WHAT YOU NEED TO DO>
Look through the data and write out every line with the word "DynaScan" in it.

DATA SECTION>
━━━━━━━━━━
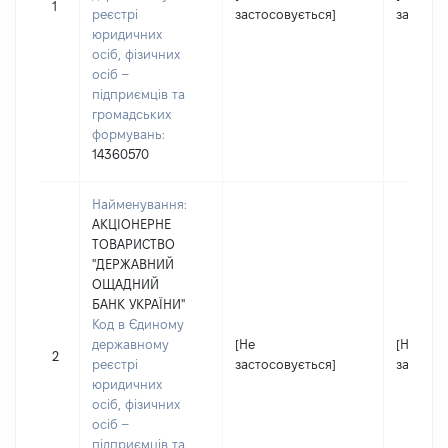
1
реєстрі
застосовується]
застосо
юридичних
осіб, фізичних
осіб –
підприємців та
громадських
формувань:
14360570
Найменування:
АКЦІОНЕРНЕ
ТОВАРИСТВО
"ДЕРЖАВНИЙ
ОЩАДНИЙ
БАНК УКРАЇНИ"
Код в Єдиному
державному
[Не
[Не
2
реєстрі
застосовується]
застосо
юридичних
осіб, фізичних
осіб –
підприємців та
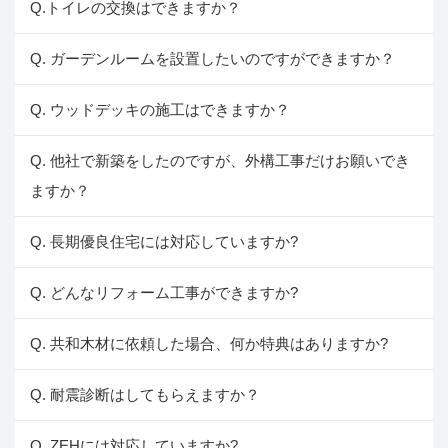
Q.トイレの交換はできますか？
Q. ガーデンルームを設置したいのですができますか？
Q. ウッドデッキの施工はできますか？
Q. 他社で新築をしたのですが、外構工事だけお願いでき
ますか？
Q. 長期優良住宅には対応していますか?
Q. どんなリフォーム工事ができますか?
Q. 共和木材に依頼した場合、何か特典はありますか?
Q. 耐震診断はしてもらえますか？
Q. ZEHには対応していますか?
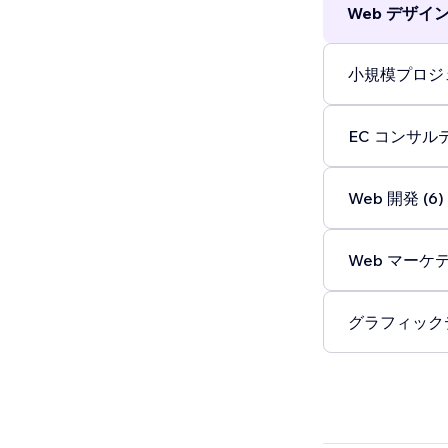
Web デザイン 
小規模プロジェ
EC コンサルテ
Web 開発 (6)
Web マーケテ
グラフィックデ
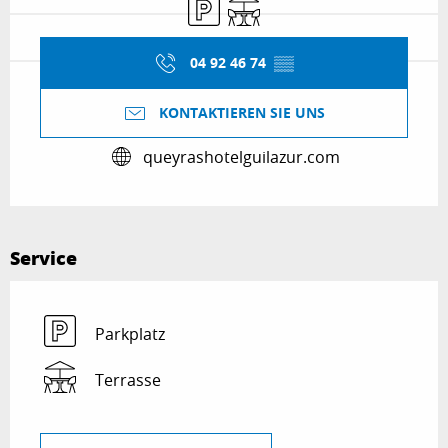
Parkplatz
Terrasse
04 92 46 74
▒▒
KONTAKTIEREN SIE UNS
queyrashotelguilazur.com
Service
Parkplatz
Terrasse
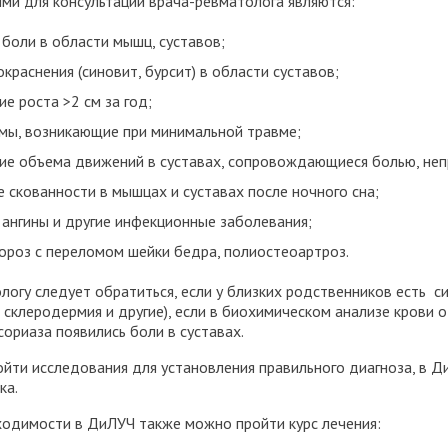
ми для консультации врача-ревматолога являются:
 боли в области мышц, суставов;
окраснения (синовит, бурсит) в области суставов;
е роста >2 см за год;
мы, возникающие при минимальной травме;
ие объема движений в суставах, сопровождающиеся болью, не
е скованности в мышцах и суставах после ночного сна;
 ангины и другие инфекционные заболевания;
ороз с переломом шейки бедра, полиостеоартроз.
логу следует обратиться, если у близких родственников есть 
 склеродермия и другие), если в биохимическом анализе крови 
сориаза появились боли в суставах.
йти исследования для установления правильного диагноза, в Ди
ка.
одимости в ДиЛУЧ также можно пройти курс лечения:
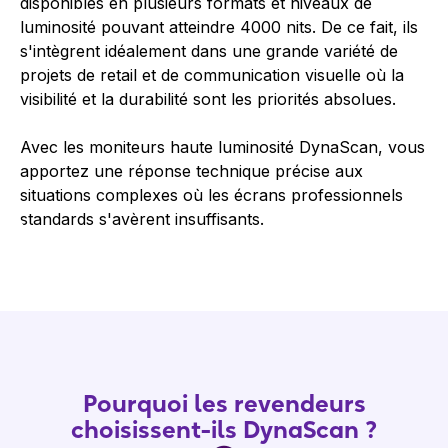
disponibles en plusieurs formats et niveaux de
luminosité pouvant atteindre 4000 nits. De ce fait, ils
s'intègrent idéalement dans une grande variété de
projets de retail et de communication visuelle où la
visibilité et la durabilité sont les priorités absolues.
Avec les moniteurs haute luminosité DynaScan, vous
apportez une réponse technique précise aux
situations complexes où les écrans professionnels
standards s'avèrent insuffisants.
Pourquoi les revendeurs
choisissent-ils DynaScan ?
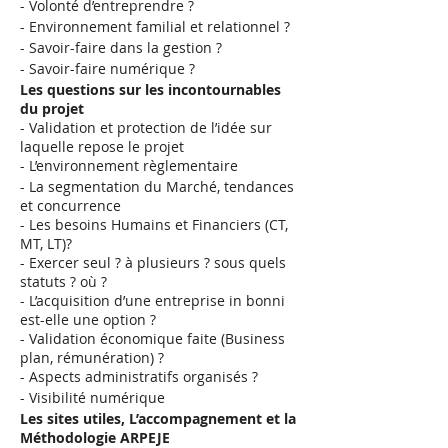
- Volonté d’entreprendre ?
- Environnement familial et relationnel ?
- Savoir-faire dans la gestion ?
- Savoir-faire numérique ?
Les questions sur les incontournables
du projet
- Validation et protection de l’idée sur
laquelle repose le projet
- L’environnement règlementaire
- La segmentation du Marché, tendances
et concurrence
- Les besoins Humains et Financiers (CT,
MT, LT)?
- Exercer seul ? à plusieurs ? sous quels
statuts ? où ?
- L’acquisition d’une entreprise in bonni
est-elle une option ?
- Validation économique faite (Business
plan, rémunération) ?
- Aspects administratifs organisés ?
- Visibilité numérique
Les sites utiles, L’accompagnement et la
Méthodologie ARPEJE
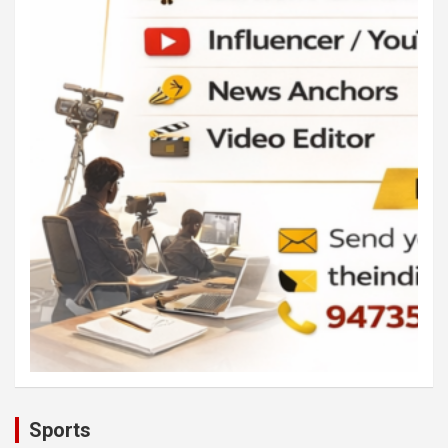
Sports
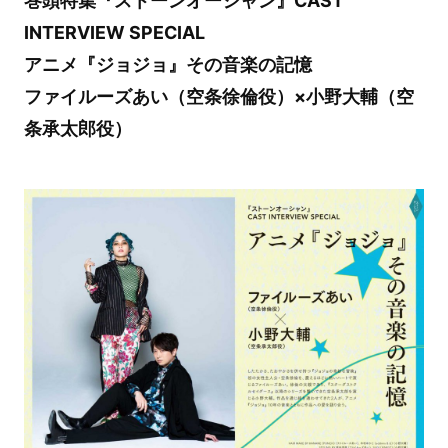
巻頭特集『ストーンオーシャン』CAST
INTERVIEW SPECIAL
アニメ『ジョジョ』その音楽の記憶
ファイルーズあい（空条徐倫役）×小野大輔（空
条承太郎役）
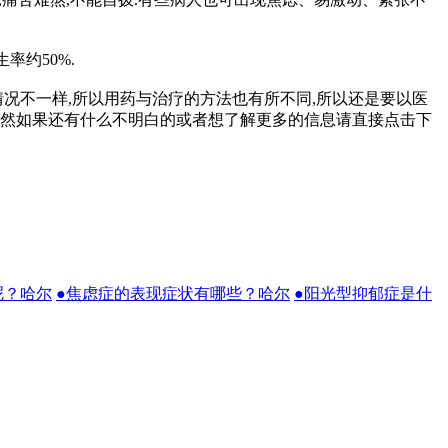
率约50%.
况不一样,所以用药与治疗的方法也有所不同,所以还是要以医
.当然如果还有什么不明白的或者想了解更多的信息请直接点击下
呢？哈尔
●焦虑症的表现症状有哪些？哈尔
●阳光型抑郁症是什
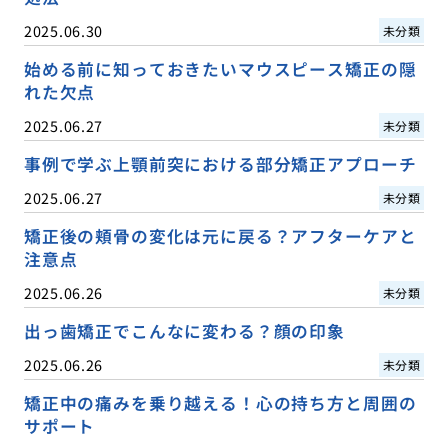
2025.06.30
未分類
始める前に知っておきたいマウスピース矯正の隠
れた欠点
2025.06.27
未分類
事例で学ぶ上顎前突における部分矯正アプローチ
2025.06.27
未分類
矯正後の頬骨の変化は元に戻る？アフターケアと
注意点
2025.06.26
未分類
出っ歯矯正でこんなに変わる？顔の印象
2025.06.26
未分類
矯正中の痛みを乗り越える！心の持ち方と周囲の
サポート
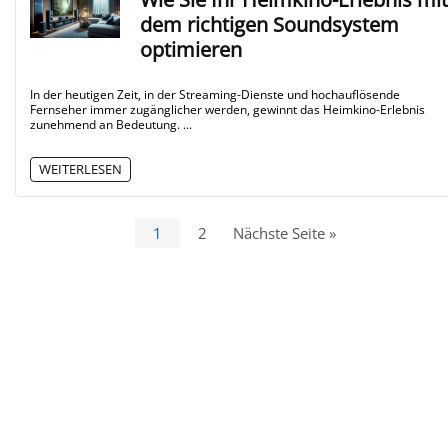
dem richtigen Soundsystem
optimieren
In der heutigen Zeit, in der Streaming-Dienste und hochauflösende
Fernseher immer zugänglicher werden, gewinnt das Heimkino-Erlebnis
zunehmend an Bedeutung. ...
WEITERLESEN
1
2
Nächste Seite »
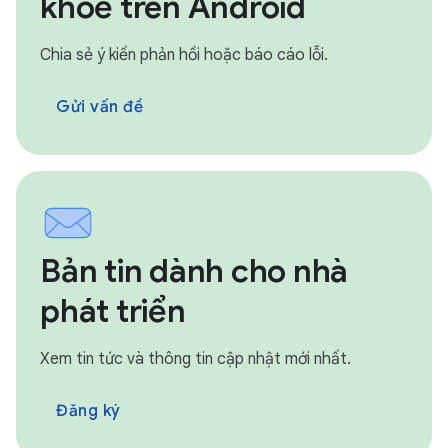
khoẻ trên Android
Chia sẻ ý kiến phản hồi hoặc báo cáo lỗi.
Gửi vấn đề
Bản tin dành cho nhà
phát triển
Xem tin tức và thông tin cập nhật mới nhất.
Đăng ký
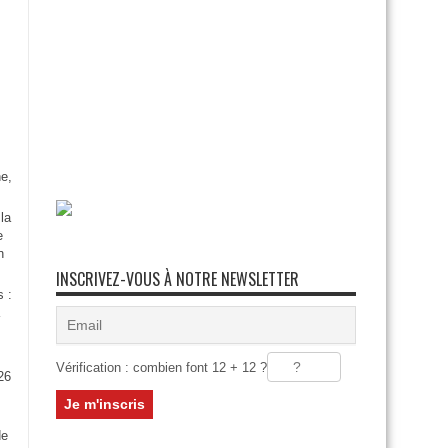
e,
la
e
n
INSCRIVEZ-VOUS À NOTRE NEWSLETTER
s :
Vérification : combien font 12 + 12 ?
26
:
de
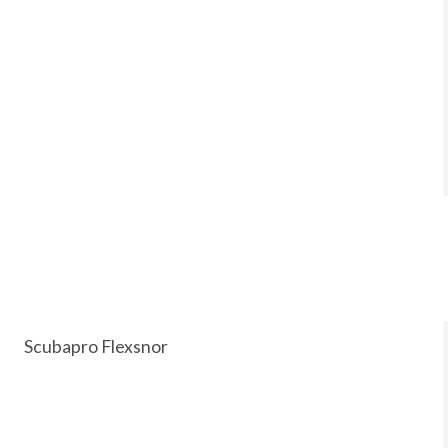
Scubapro Flexsnor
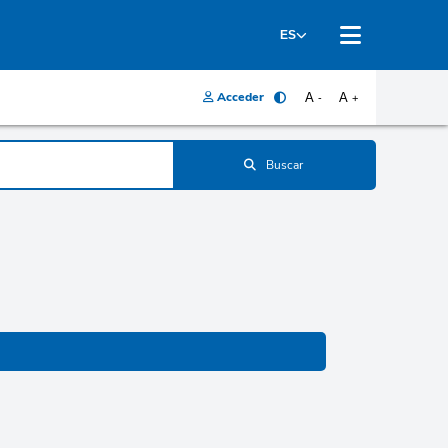
ES
Acceder
A
A
-
+
Buscar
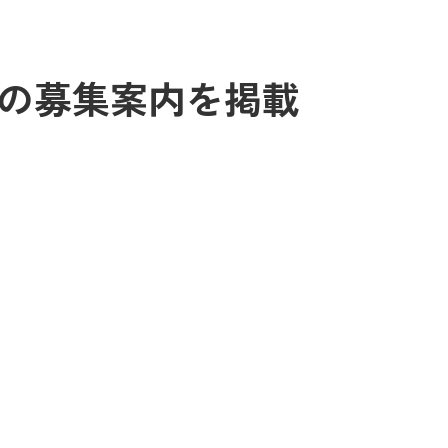
の募集案内を掲載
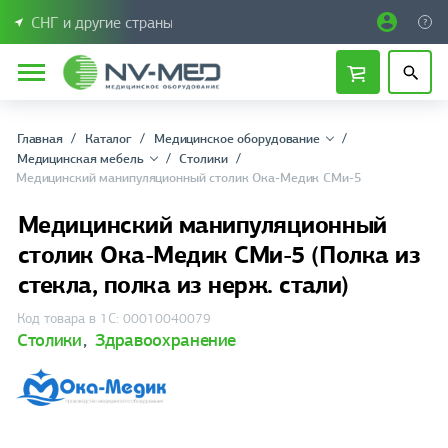
СНГ и другие страны
Главная
Каталог
Медицинское оборудование
Медицинская мебель
Столики
Медицинский манипуляционный столик Ока-Медик СМи-5
Медицинский манипуляционный
столик Ока-Медик СМи-5 (Полка из
стекла, полка из нерж. стали)
Код товара в 1С: 00010040079
Столики
,
Здравоохранение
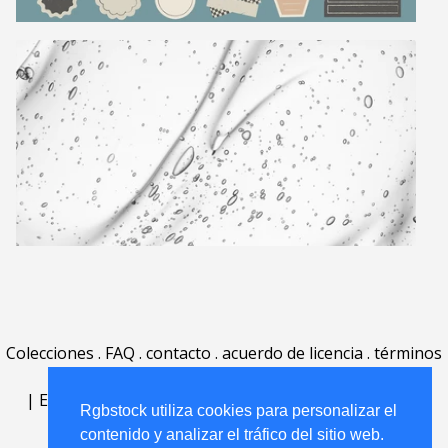
Colecciones
.
FAQ
.
contacto
.
acuerdo de licencia
.
términos
de uso
.
acerca
.
|
English
|
Deutsch
|
Español
|
Polski
|
Português
|
Rgbstock utiliza cookies para personalizar el
Nederlands
|
contenido y analizar el tráfico del sitio web.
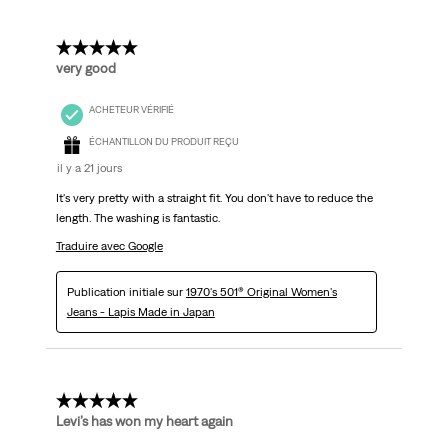
commentaire.
5 étoile(s) sur 5.
very good
ACHETEUR VÉRIFIÉ
ÉCHANTILLON DU PRODUIT REÇU
il y a 21 jours
It's very pretty with a straight fit. You don't have to reduce the
length. The washing is fantastic.
Traduire avec Google
Publication initiale sur
1970's 501® Original Women's
Jeans - Lapis Made in Japan
5 étoile(s) sur 5.
Levi’s has won my heart again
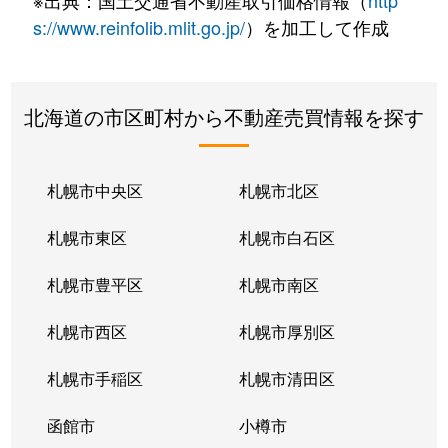
※出典：国土交通省不動産取引価格情報（
http
s://www.reinfolib.mlit.go.jp/
）を加工して作成
北海道の市区町村から不動産売買情報を探す
札幌市中央区
札幌市北区
札幌市東区
札幌市白石区
札幌市豊平区
札幌市南区
札幌市西区
札幌市厚別区
札幌市手稲区
札幌市清田区
函館市
小樽市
━━━━━━━━━━
ANSWER FOR THIS EXERCISE>
Avec les moniteurs haute luminosité DynaScan, vous
choisissent-ils DynaScan ?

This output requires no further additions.